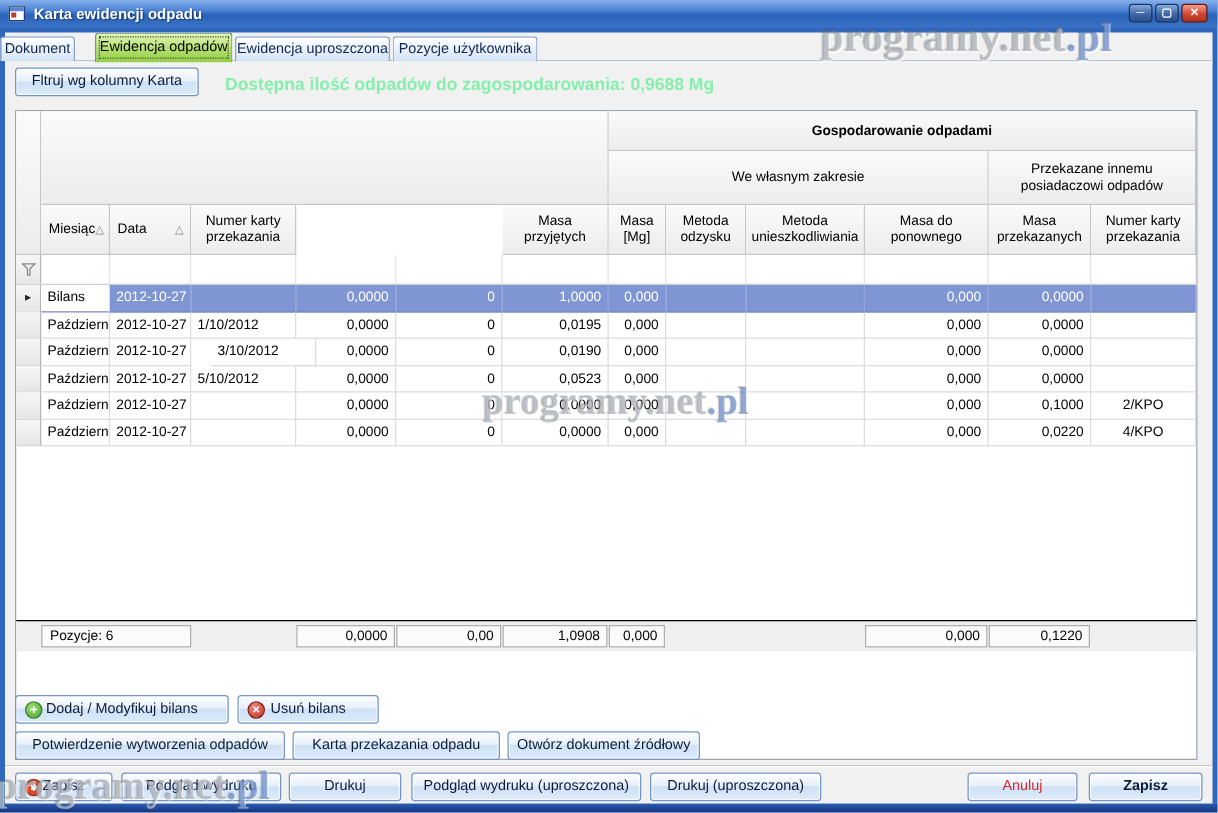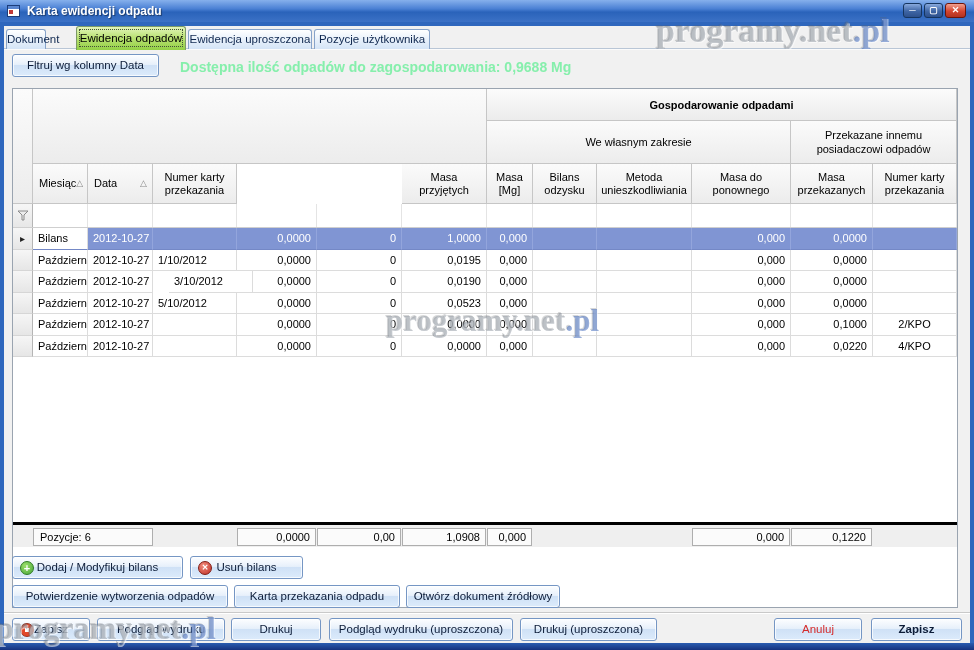--- a/index.html
+++ b/index.html
@@ -131,7 +131,7 @@
 <div class="content"></div>
 <div class="bottom-strip"></div>
 
-<div class="tab" style="left:6px;width:40px;">Dokument</div>
+<div class="tab" style="left:0;width:60px;">Dokument</div>
 <div class="tab active" style="left:76px;width:110px;">Ewidencja odpadów</div>
 <div class="tab" style="left:188px;width:124px;">Ewidencja uproszczona</div>
 <div class="tab" style="left:314px;width:116px;">Pozycje użytkownika</div>

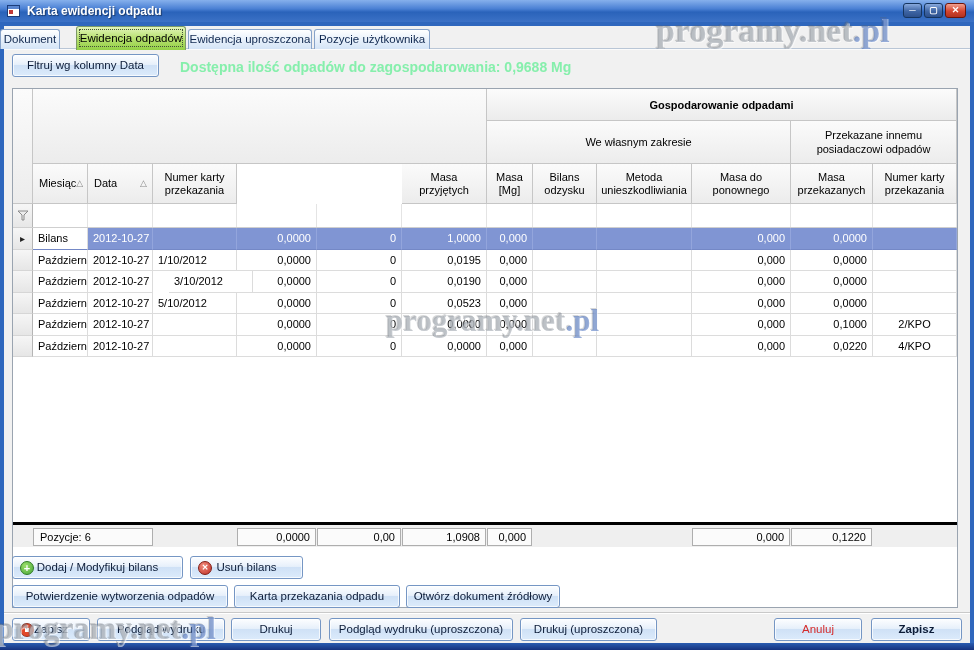--- a/index.html
+++ b/index.html
@@ -137,7 +137,7 @@
 <div class="tab" style="left:314px;width:116px;">Pozycje użytkownika</div>
 <div class="tab-line"></div>
 
-<div class="btn" style="left:12px;top:54px;width:147px;">Fltruj wg kolumny Data</div>
+<div class="btn" style="left:12px;top:54px;width:147px;">Fltruj wg kolumny Karta</div>
 <div class="info-label">Dostępna ilość odpadów do zagospodarowania: 0,9688 Mg</div>
 
 <div class="grid">

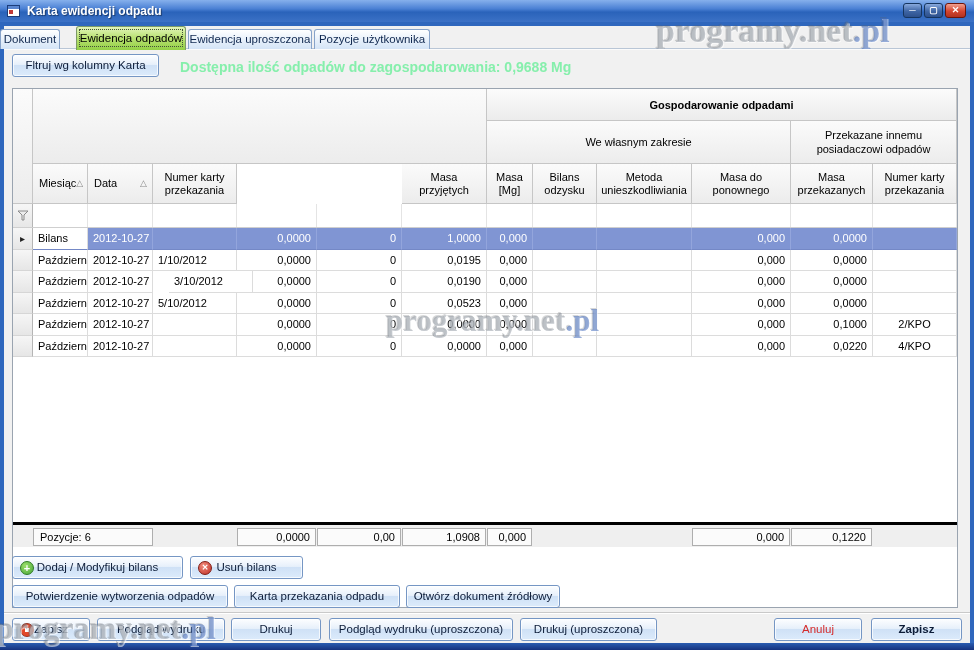--- a/index.html
+++ b/index.html
@@ -154,7 +154,7 @@
       <div class="hcell hcellbase" style="left: 140px; width: 84px;">Numer karty przekazania</div>
       <div class="hcell hcellbase" style="left: 389px; width: 85px;">Masa przyjętych</div>
       <div class="hcell hcellbase" style="left: 474px; width: 46px;">Masa [Mg]</div>
-      <div class="hcell hcellbase" style="left: 520px; width: 64px;">Bilans odzysku</div>
+      <div class="hcell hcellbase" style="left: 520px; width: 64px;">Metoda odzysku</div>
       <div class="hcell hcellbase" style="left: 584px; width: 95px;">Metoda unieszkodliwiania</div>
       <div class="hcell hcellbase" style="left: 679px; width: 99px;">Masa do ponownego</div>
       <div class="hcell hcellbase" style="left: 778px; width: 82px;">Masa przekazanych</div>

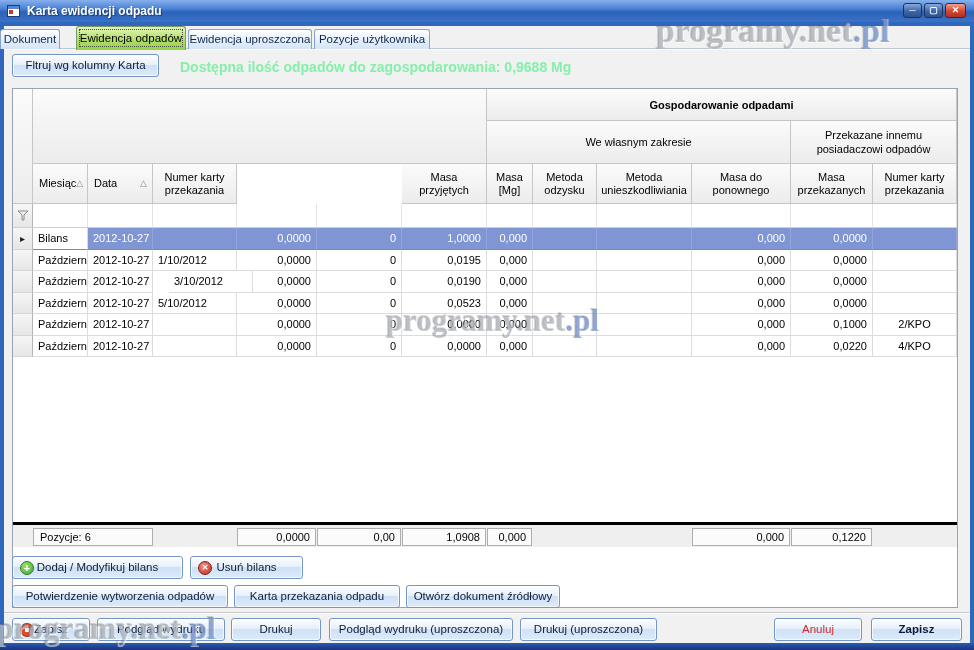--- a/index.html
+++ b/index.html
@@ -88,8 +88,8 @@
   .a-left{text-align:left;} .a-right{text-align:right;} .a-center{text-align:center;}
   .grow.selected .gcell { background:#8095d3; color:#fff; border-right-color:#93a5dc; border-bottom-color:#7488c6; }
   .grow.selected .gcell.focus { background:#fff; color:#000; border-right-color:#dcdcdc; }
-  #grid-footer { position:absolute; left:0; top:433px; width:944px; height:25px;
-    background:#efefef; border-top:3px solid #000000; }
+  #grid-footer { position:absolute; left:0; top:407px; width:944px; height:25px;
+    background:#efefef; border-top:1px solid #000000; }
   .fbox { position:absolute; top:3px; height:18px; border:1px solid #aeaeae; background:#fbfbfb;
     line-height:16px; color:#000; }
   .fbox.count { text-align:left; padding-left:6px; }

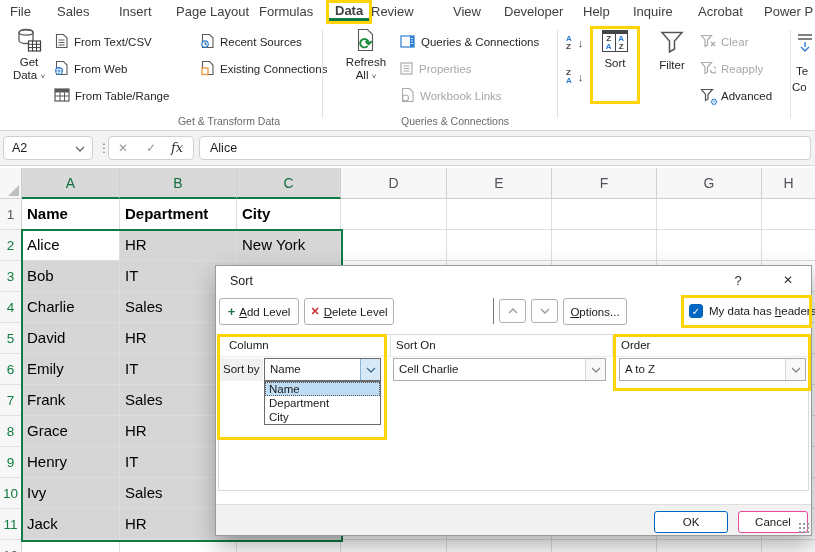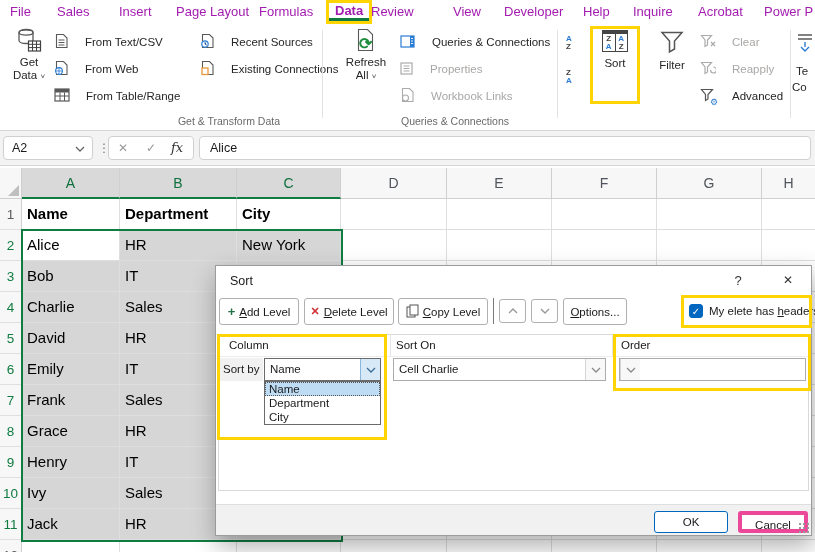--- a/index.html
+++ b/index.html
@@ -7,7 +7,7 @@
 #app{position:relative;width:815px;height:552px;background:#fff;overflow:hidden;}
 
 #menu-bar{position:absolute;top:0;left:0;width:815px;height:24px;background:#fff;z-index:3;}
-.menu-item{position:absolute;top:0;height:24px;line-height:24px;font-size:13px;color:#a21caf;white-space:nowrap;}
+.menu-item{position:absolute;top:0;height:24px;line-height:24px;font-size:13px;color:#404040;white-space:nowrap;}
 .menu-item.active{font-weight:600;border:3px solid #FFD400;height:24px;line-height:16px;padding:0 6px;box-shadow:inset 0 -3px 0 #107C41;}
 
 #ribbon{position:absolute;top:24px;left:0;width:815px;height:107px;background:#fff;border-bottom:1px solid #D8D8D8;z-index:2;}

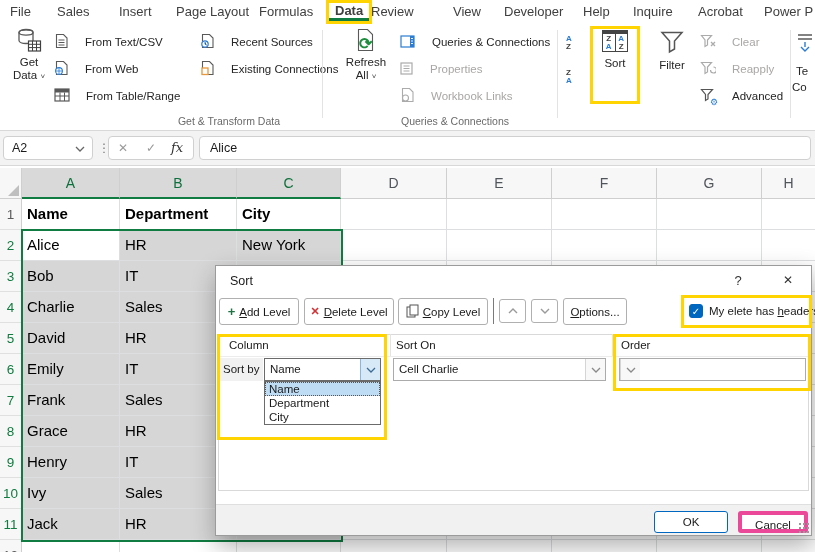--- a/index.html
+++ b/index.html
@@ -15,7 +15,7 @@
 .grp-label{position:absolute;top:91px;font-size:10.5px;color:#6a6a6a;text-align:center;white-space:nowrap;}
 .big-btn{position:absolute;display:flex;flex-direction:column;align-items:center;font-size:11.5px;color:#262626;text-align:center;}
 .big-btn .cap{line-height:13px;white-space:nowrap;}
-.small-item{position:absolute;display:flex;align-items:center;gap:16px;font-size:11.5px;color:#262626;height:22px;white-space:nowrap;}
+.small-item{position:absolute;display:flex;align-items:center;gap:5px;font-size:11.5px;color:#262626;height:22px;white-space:nowrap;}
 .small-item.disabled{color:#A9A7A5;}
 .caret{font-size:8px;color:#444;}
 .hl-box{position:absolute;border:3px solid #FFD400;pointer-events:none;z-index:5;}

== == ==

- **What you will do**
When a line above contains the string "bottom", copy that line.

- **Exercise answer**
 <div class="bottom-strip"></div>
   .grow.selected .gcell { background:#8095d3; color:#fff; border-right-color:#93a5dc; border-bottom-color:#7488c6; }
 #ribbon{position:absolute;top:24px;left:0;width:815px;height:107px;background:#fff;border-bottom:1px solid #D8D8D8;z-index:2;}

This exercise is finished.